Przed 9.00 dotarliśmy przed Urząd Miejski skąd był start. Oprócz nas było tam ok. 54 rowerzystów m.in. z Konina, Słupcy, Gniezna oraz Wągrowca. Wystartowaliśmy w 3 grupach. Wybraliśmy dłuższą, liczącą 55 km trasę wiodącą przez miejscowości: Przysieczyno, Łosiniec, Podlesie Wysokie i Popowo Kościelne. Mogliśmy podziwiać nowe ścieżki rowerowe w Wągrowcu oraz krajobraz okolicy. W Mieścisku około 10.40 był dłuższy postój i poczęstunek- pyszna drożdżówka i kawa lub herbata. Potem pojechaliśmy dalej przez Zakrzewo, Żabiczyn, Rąbczyn, Łekno do Tarnowa Pałuckiego. Zatrzymaliśmy się, aby zwiedzić znajdujący się tam najstarszy datowany na ziemiach polskich drewniany kościół pw. św. Mikołaja, o którym opowiedział nam p. Zbigniew Tomczak.

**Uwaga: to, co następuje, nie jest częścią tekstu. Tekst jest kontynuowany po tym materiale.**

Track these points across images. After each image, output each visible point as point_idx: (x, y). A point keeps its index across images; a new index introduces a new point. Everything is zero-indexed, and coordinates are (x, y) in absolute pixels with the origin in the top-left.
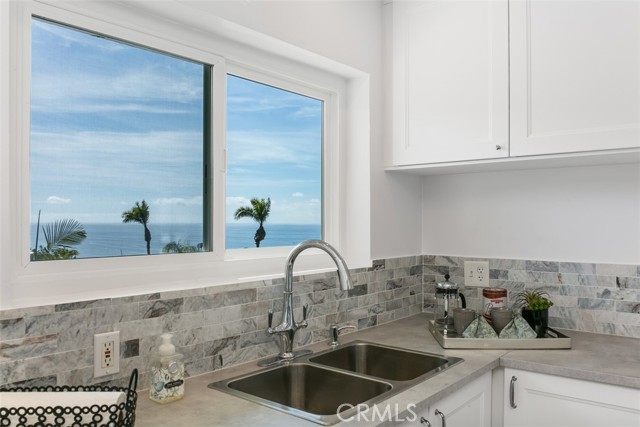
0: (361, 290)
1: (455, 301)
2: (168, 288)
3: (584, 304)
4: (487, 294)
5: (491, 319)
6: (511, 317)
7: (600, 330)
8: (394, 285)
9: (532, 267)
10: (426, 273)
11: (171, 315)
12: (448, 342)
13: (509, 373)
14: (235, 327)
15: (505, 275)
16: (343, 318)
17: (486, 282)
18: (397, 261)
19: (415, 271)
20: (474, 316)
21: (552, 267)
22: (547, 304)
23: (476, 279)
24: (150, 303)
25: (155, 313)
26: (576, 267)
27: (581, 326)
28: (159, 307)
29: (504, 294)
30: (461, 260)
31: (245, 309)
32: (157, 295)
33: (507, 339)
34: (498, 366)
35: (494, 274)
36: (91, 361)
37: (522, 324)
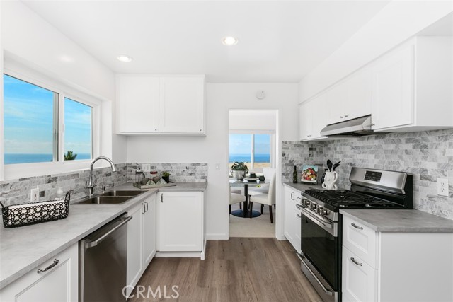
0: (109, 174)
1: (141, 176)
2: (53, 173)
3: (178, 175)
4: (151, 173)
5: (153, 180)
6: (159, 179)
7: (182, 181)
8: (119, 173)
9: (163, 165)
10: (128, 169)
11: (54, 182)
12: (142, 187)
13: (161, 193)
14: (73, 187)
15: (156, 168)
16: (104, 183)
17: (150, 170)
18: (120, 164)
19: (125, 168)
20: (149, 179)
21: (169, 165)
22: (169, 175)
23: (146, 169)
24: (48, 178)
25: (49, 182)
26: (176, 164)
27: (177, 181)
28: (51, 180)
29: (157, 173)
30: (141, 164)
31: (76, 180)
32: (50, 176)
33: (158, 184)
34: (158, 191)
35: (152, 168)
36: (30, 199)
37: (162, 181)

Powstał on w ostatniej ćwierci XIV wieku. W niewiele zmienionej formie (remonty przede wszystkim w XVII i XVIII wieku) kościół ten przetrwał do dziś. Od strony zachodniej znajduje się wieża wzniesiona na planie prostokąta wybudowana w późniejszym czasie. Wewnątrz mieści się najwspanialszy w Polsce zespół polichromii, która zdobi całe wnętrze kościoła: nawę główną, prezbiterium i zakrystię oraz fragmentarycznie drzwi wejściowe do kościoła w kruchcie pod wieżą. Jest to wielowątkowa opowieść, w której zawarte są teologiczne rozważania o Trójcy Świętej, wątki Maryjne i Chrystologiczne, wizje Sądu Ostatecznego, a także obrazkowe opowieści o świętych, w tym głównych świętych zakonu cystersów i cysterek. Polichromia ta ma wielkie walory historyczne i artystyczne.
Następnie udaliśmy się prosto na dziedziniec przy Klasztorze Pocysterskim w Wągrowcu, gdzie była meta. Tam znajdowali się już pozostali uczestnicy rajdu, którzy wybrali krótszą trasę, liczącą około 25 km. Zjedliśmy smaczną grochówkę i wypiliśmy kawę lub herbatę. Po posileniu się i odpoczynku zwiedziliśmy Klasztor, po którym oprowadził nas Marcin Moeglich z wągrowieckiego muzeum. Na zakończenie rajdu wręczono puchary dla najliczniejszych grup cyklistów oraz rozlosowano nagrody, wśród których przeważały akcesoria rowerowe. Każdy uczestnik rajdu otrzymał również pamiątkowy medal oraz naklejki. Był to bardzo sympatyczny, ale wymagający rajd, ze względu na szybkie tempo jazdy i silny wiatr, który przeszkadzał podczas jazdy.